The museum is also home to the IDEAL (Inclusion, Diversity, Equity, Access and Leadership) Center, which has transformed from a primary professional development resource for educators in the state to a center that offers leadership development training to school districts, universities, and informal education organizations throughout the country.

==Special exhibitions==
The museum hosts several special exhibitions a year, with past exhibitions having included:
- When Crocodiles Ruled (2000)
- Mysteries of Catalhoyuk (2001)
- Playing with Time (2002)
- Vikings: The North Atlantic Saga (2002)
- Robots and Us (2004)
- Seasons of Life and Land (2004)
- Invention at Play (2005)
- Strange Matter (2006)
- Body Worlds (2006)
- Animal Grossology (2006)
- Race: Are We So Different? (2007)
- Wild Music (2007)
- A Day in Pompeii (2007)
- Deadly Medicine (2008)
- Animation (2008)
- Star Wars: Where Science Meets Imagination (2008)
- CSI: The Experience (2008)
- Goose Bumps! The Science of Fear (2009)
- Water (2009)
- Titanic: The Artifact Exhibition (2009)
- The Dead Sea Scrolls: Words that Changed the World (2010)
- Geometry Playground (2010)
- Tutankhamun: The Golden King and the Great Pharaohs (2011)
- Identity: An Exhibit of YOU (2011)
- Nature Unleashed (2011)
- Real Pirates: The Untold Story of the Whydah from Slave Ship to Pirate Ship (2012)
- Lost Egypt: Ancient Secrets Modern Science (2012)
- Body Worlds & The Cycle of Life (2013)
- Maya: Hidden Worlds Revealed (2013)
- Ultimate Dinosaurs (2014)
- Design Zone (2014)
- Space: An Out-of-Gravity Experience (2015)

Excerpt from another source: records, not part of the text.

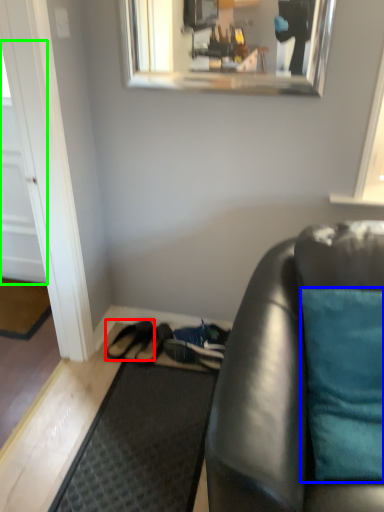
Question: Based on their relative distances, which object is nearer to footwear (highlighted by a red box)? Choose from pillow (highlighted by a blue box) and door (highlighted by a green box).

Choices:
 (A) pillow
 (B) door

Answer: (B)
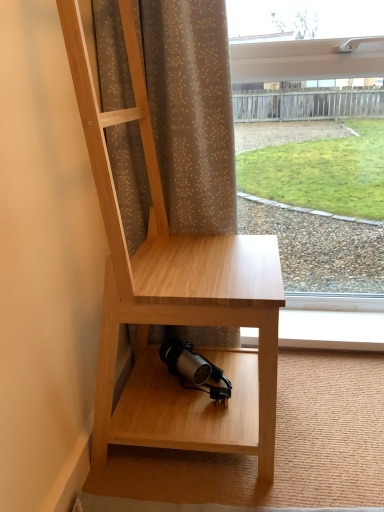
I want to click on transparent glass window at upper right, so click(x=303, y=42).

Find the location of a particular element. This screenshot has height=512, width=384. natural wood desk at center is located at coordinates (175, 298).

Locate an element on the screen. brown sheer curtain at upper center is located at coordinates (191, 110).

Is brown sheer curtain at upper center looking in the opposite direction of transparent glass window at upper right?

No, brown sheer curtain at upper center's orientation is not away from transparent glass window at upper right.

Does brown sheer curtain at upper center have a greater height compared to transparent glass window at upper right?

In fact, brown sheer curtain at upper center may be shorter than transparent glass window at upper right.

- Mummies: New Secrets from the Tombs (2016)
- Mindbender Mansion (2016)
- Mythic Creatures (2017)
- The Science Behind Pixar (2017)
- Mazes (2017)
- The Machine Inside: Biomechanics (2018)

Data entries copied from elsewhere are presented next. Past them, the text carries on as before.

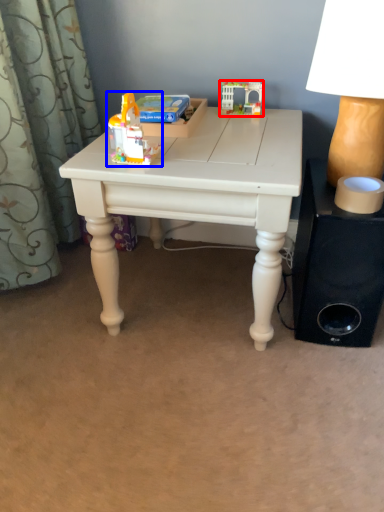
Question: Which object appears closest to the camera in this image, toy (highlighted by a red box) or toy (highlighted by a blue box)?

Choices:
 (A) toy
 (B) toy

Answer: (B)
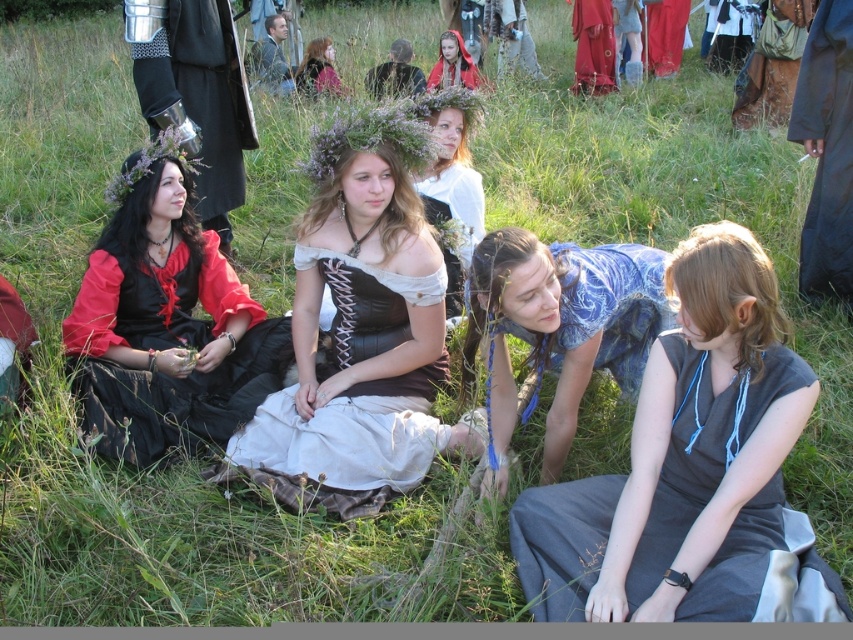
From the picture: You are a costume designer observing the historical reenactment scene. You need to determine which costume is shorter in length between the blue fabric dress at center and the metallic armor at left. Based on the scene, which one is shorter?

The blue fabric dress at center is shorter than the metallic armor at left.

You are a costume designer observing the historical reenactment scene. You need to determine which costume requires more fabric based on their sizes. Which one between the matte red skirt at upper right and the matte brown dress at center needs more fabric?

The matte brown dress at center requires more fabric because it is larger in size than the matte red skirt at upper right.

- Towers of Tomorrow with LEGO Bricks (2018)
- Game Changers (2019)
- Inventing Genius (2019)
- Apollo: When We Went to the Moon (2020)

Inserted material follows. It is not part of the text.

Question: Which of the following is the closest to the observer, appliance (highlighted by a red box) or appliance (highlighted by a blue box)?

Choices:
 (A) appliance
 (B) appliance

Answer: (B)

- Skin: Living Armor, Evolving Identity (2021)
- The Bias Inside Us (2021)

== Memberships ==
The Science Museum of Minnesota is a member of the Association of Science-Technology Centers, the American Alliance of Museums, the Association of Children’s Museums, and the Giant Screen Cinema Association. It is a founding member of the National Informal STEM Education Network (NISE Net) and participates in NanoDays.

==Education==
The museum has an extensive STEM learning division. In addition to its summer camp and field trip programs, museum educators also visit schools throughout the region. The museum has a consistent track record of serving students and teachers in all 87 Minnesota counties each year through field trips, classroom residencies, and large-group assemblies on topics from water to engineering. Summer camps served hundreds of students each year, addressing science, technology, nature, and art themes. In 2025, the museum ended its summer camp programming.

==In popular culture==
- In 2017, the character Dustin on the television show Stranger Things, set in the 1980s, wore a brontosaurus hoodie the museum sold in that era. The museum was quickly flooded with requests to purchase the garment, so it began manufacturing it again and took orders totaling $400,000 in a single day.